Si l’on se réfère à la Charte de l’ONU (op citée) et à ses auteurs, ils ont eu plein de mérites au lendemain des horreurs de 39-45 avec ses 70 millions de morts. Mais ce constat ne nous interdit pas de rappeler que la dimension écologique de la sécurité fut alors carrément occultée. Peut-être ne se doutait pas alors (en 45 !) que des désastres écologiques ou climatiques pouvaient conduire à la guerre. Du moins, ceci n’a pas fait l’objet d’une attention particulière (…) La ‘géopolitique verte’ tatonne, se cherche, elle n’a pas encore reçu ses lettres de noblesse. Cette discipline n’est enseignée nulle part, tout comme l’alchimie ou l’astrologie il y a quelques siècles. Wikipédia ne lui consacre même pas un chapitre.
 
Les militaires dépassés

Si nous avions un peu d’honnêteté pour nous regarder en face, la non-diffusion de l’implication des militaires dans le chamboulement climatique est aussi le fruit de notre indifférence, du moins d’une majorité de la population. Pas la peine de toujours accabler la ‘Grande Muette’ pour nous donner bonne conscience ! Les militaires, quant à eux, se recyclent à leur rythme : le Pentagone a été à l’avant-garde et grâce à lui, la marine (U.S. Navy) a disposé jusqu’à récemment d’un Task Force Climate Change pour préparer l’élite de la Royale à se confronter à l’élévation du niveau des mers, aux changements de température des océans.

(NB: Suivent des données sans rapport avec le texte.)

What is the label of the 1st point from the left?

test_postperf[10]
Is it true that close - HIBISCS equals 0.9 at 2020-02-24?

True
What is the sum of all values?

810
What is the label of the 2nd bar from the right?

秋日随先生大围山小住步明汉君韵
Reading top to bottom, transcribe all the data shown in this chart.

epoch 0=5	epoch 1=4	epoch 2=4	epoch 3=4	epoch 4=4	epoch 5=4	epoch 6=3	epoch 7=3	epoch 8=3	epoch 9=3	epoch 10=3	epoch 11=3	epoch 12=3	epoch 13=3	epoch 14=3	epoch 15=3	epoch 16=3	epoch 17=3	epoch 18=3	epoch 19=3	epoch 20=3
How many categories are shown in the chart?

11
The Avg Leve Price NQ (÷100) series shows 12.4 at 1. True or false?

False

Nous apprenons petit à petit et sans toujours convaincre le commun des mortels que militer pour une réduction des gaz à effet de serre des forces armées constitue un moyen de s’engager en faveur de la paix. Certes, ce n’est pas évident. Mais enfin, le moment est venu de comprendre que la défense n’est plus ce qu’elle était. Alors que le monde militaire a été confiné dans son pré-carré depuis la disparition du service militaire, alors qu’il tente de s’infiltrer dans la société civile via l’enseignement et une stratégie de marketing qui fait de l’ombre à ‘Pôle Emploi’, la défense de notre planète n’est plus une affaire qui incombe aux militaires et à eux seuls. Ceci se vérifie partout. La ministre équatorienne de la défense expliquait (de passage à Paris en novembre 2013) « Nous sommes en train de travailler sur une nouvelle façon de considérer la défense comme un bien public. C’est une responsabilité de la société civile et pas seulement des forces armées, ». « L’un de nos principes » déclara-t-elle , consiste à « considérer la souveraineté au-delà de la protection physique et administrative du territoire, mais comme le droit et le devoir du peuple équatorien de prendre ses affaires en mains, en rapport avec l’intérêt commun et le bien commun ». Bref, « notre défense c’est aussi le concept de la souveraineté, de l’autodétermination, et cela implique notre souveraineté à la fois sur les plans alimentaire, énergétique, écologique ». (Maria Fernanda Espinosa, 5 novembre 2013). Elle a ensuite dirigé la délégation équatorienne lors de la COP21, avant d’être élue le 5 juin 2018 présidente de l’Assemblée générale de l’ONU.

Ainsi, plutôt que de nous contenter de commémorer de vieilles batailles, plutôt que de se fier à nos rétroviseurs, regardons vers l’avenir. Y compris l’avenir d’Ile Longue lorsque la Marine, pour des motifs qui nous dépassent, aura déserté la zone et restitué ces terres à ceux et celles qui l’habitaient avant les années 60.